In common with other Umbonia species, Umbonia gladius displays these features:

- The top part of the prothorax, the pronotum, is as long as the abdomen, sometimes extending to the tips of the leathery front wings, the tegmina.
- The pronotum develops three pointed, or apical, parts.
- The pronotum bears a conspicuous, elevated horn
- The pointed projections along the sides of the pronotum, and near the front, (suprahumeral processes) are clearly distinguishable, but relatively blunter and shorter than in other genera.
- The sides don't slope like the sides of a roof (tectiform) as conspicuously as in other genera.
- The genus is similar to the genera Platycotis and Potnia, but the horn isn't directed forwards, and the space between the shoulders is wider.

The species Umbonia gladius further displays these special features:

- The pronotum's horn is erect, thin, flat, and rises perpendicularly, not curved toward the back.
- The pronotum's general color is ochreous.
- The pronotum is densely indented with coarse punctures.
- Males show a red streak on each side of the horn, which is nearly absent in females.
- The horn has a ridge (is carinated) and tipped with black.
- Legs are short and bear somewhat stiff hairs (hirsute).
- The bug is about 11mm long and 8 mm wide.

==Distribution==

Umbonia gladius is relatively poorly documented. The iNaturalist map in 2025 showed locations of the species observed by citizen scientists in the southeastern Mexican state of Yucatán and in Honduras. A 1996 detailed study of Umbonia species, a "revision", mentions its presence in Venezuela.

==Behavior==

As with other Umbonia species, females seem to prefer older males. Males attract females by clicking with their abdominal muscles. Males hop from plant to plant searching for mates while females stay together protecting and raising their young. Overall, Umbonia species are social, often remaining in the same general area throughout their lifespan, though males are more solitary than females.

==Taxonomy==

In 1846 when Umbonia gladius was first formally described (as Enchotype gladius) by Léon Fairmaire, he associated the species with the location "Campêche", which in 1846 was part of the Republic of Yucatán, separate from Mexico. In Buckton's 1903 monograph of the Membracidae he gives the "habitat" as "Valladolid, Yucatan, Campeachy".
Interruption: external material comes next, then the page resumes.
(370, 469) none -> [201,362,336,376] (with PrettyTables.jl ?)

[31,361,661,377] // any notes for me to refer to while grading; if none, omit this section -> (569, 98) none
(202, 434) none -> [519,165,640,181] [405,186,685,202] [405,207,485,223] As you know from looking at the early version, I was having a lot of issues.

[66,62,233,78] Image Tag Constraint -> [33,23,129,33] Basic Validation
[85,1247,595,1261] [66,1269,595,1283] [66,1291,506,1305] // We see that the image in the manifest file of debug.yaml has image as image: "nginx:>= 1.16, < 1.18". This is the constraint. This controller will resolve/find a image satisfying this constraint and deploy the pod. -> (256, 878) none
In Fairmaire's 1846 description in French of the species this is to be seen: "coll. Guérin" surely meaning "in the collection of French entomologist Félix Édouard Guérin-Méneville" upon which the description was based.
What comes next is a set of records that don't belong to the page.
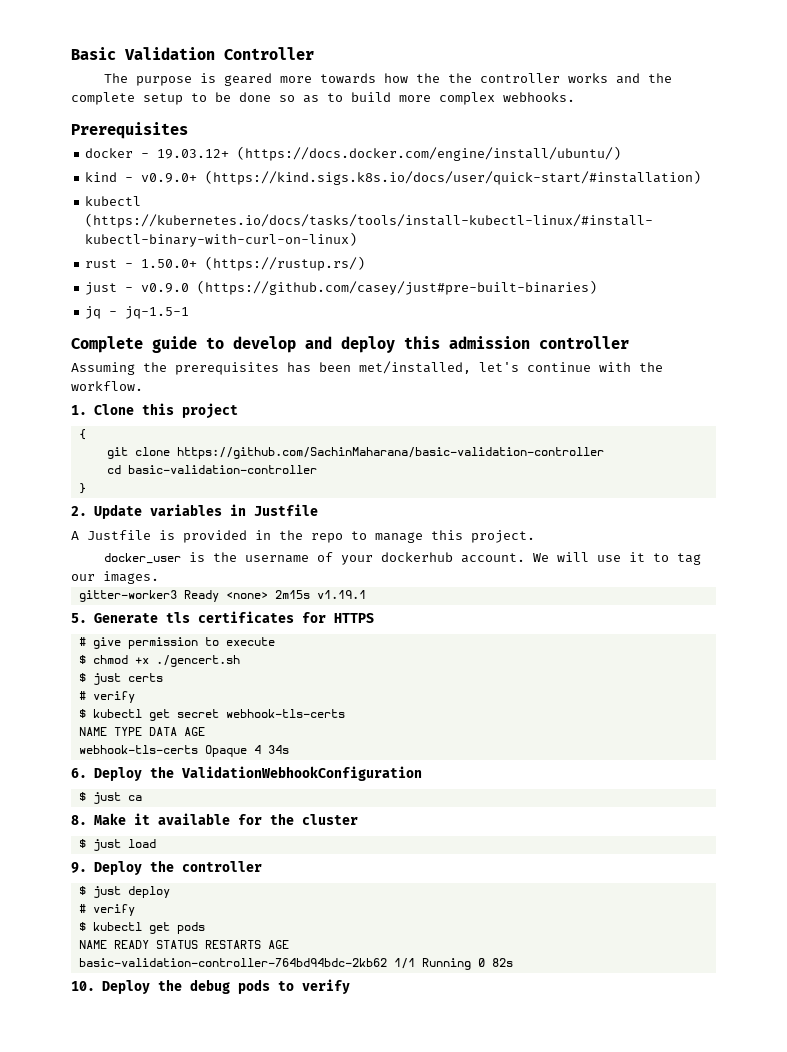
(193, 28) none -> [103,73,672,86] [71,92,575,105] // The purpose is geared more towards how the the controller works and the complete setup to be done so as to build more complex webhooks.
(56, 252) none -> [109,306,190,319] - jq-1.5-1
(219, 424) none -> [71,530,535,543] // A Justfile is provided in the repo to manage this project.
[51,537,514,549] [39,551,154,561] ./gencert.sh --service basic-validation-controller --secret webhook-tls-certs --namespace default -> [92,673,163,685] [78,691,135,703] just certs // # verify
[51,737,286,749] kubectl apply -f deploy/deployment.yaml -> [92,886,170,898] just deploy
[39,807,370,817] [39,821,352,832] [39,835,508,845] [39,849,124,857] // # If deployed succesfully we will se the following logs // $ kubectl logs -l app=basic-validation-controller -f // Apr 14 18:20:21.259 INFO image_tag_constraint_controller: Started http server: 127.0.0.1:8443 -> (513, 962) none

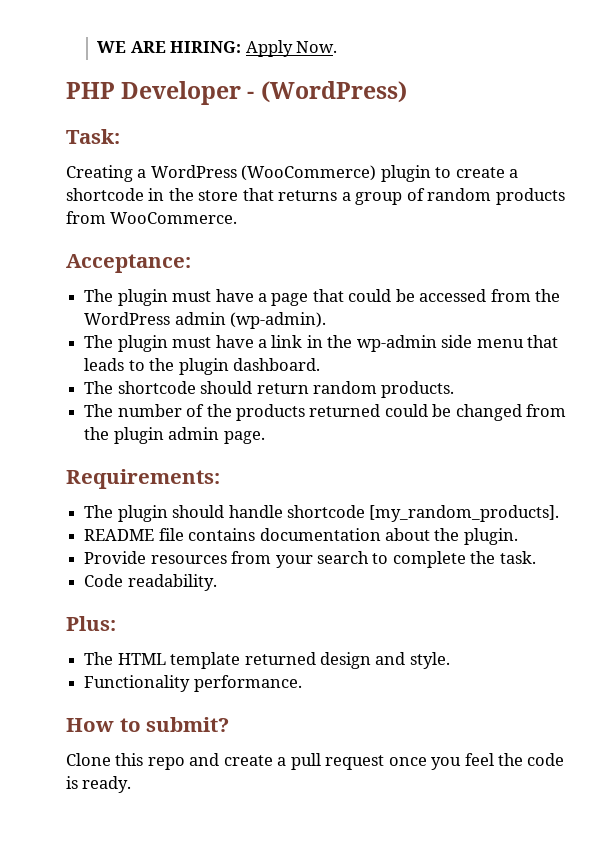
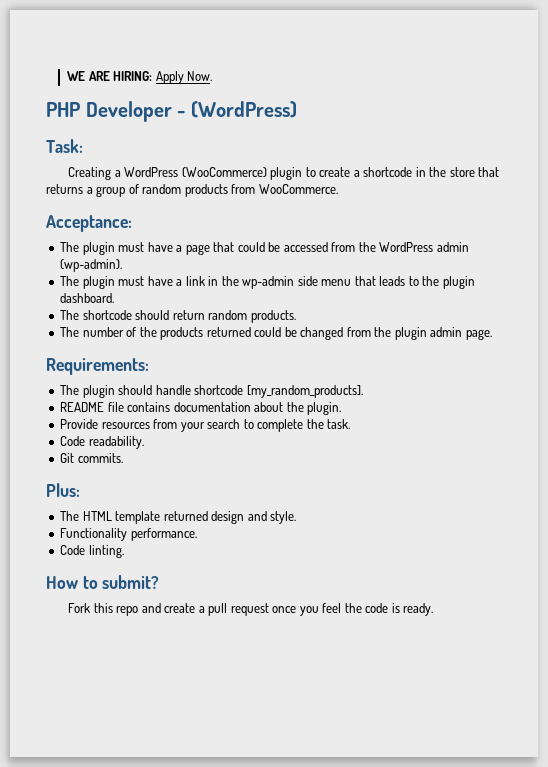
(217, 582) none -> [60,453,123,463] // Git commits.
(302, 683) none -> [60,545,124,558] // Code linting.
[66,753,111,766] Clone -> [68,603,91,613] Fork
In the 1996 revision of Umbonia by Creão-Duarte and Sakakibara it's stated that Umbonia gladius is very close to Umbonia crassicornis, differing in the top horn being a little broader at the top than the base – "sub-spatulate". It's suggested that U. gladius may be only a variation of U. crassicornis.

==Etymology==

The genus name Umbonia may be rooted in the word "umbo", which sometimes is used to designate the shield boss – the raised area at the center of warrior shields of antiquity – meant to deflect blows away from the shield's center. The horns atop Umbonia species are vaguely similar to such raised areas.

The species name gladius may be a New Latin borrowing from the name of the historical Roman sword about two feet long, used by gladiators, and in the Latin of that time called the gladius.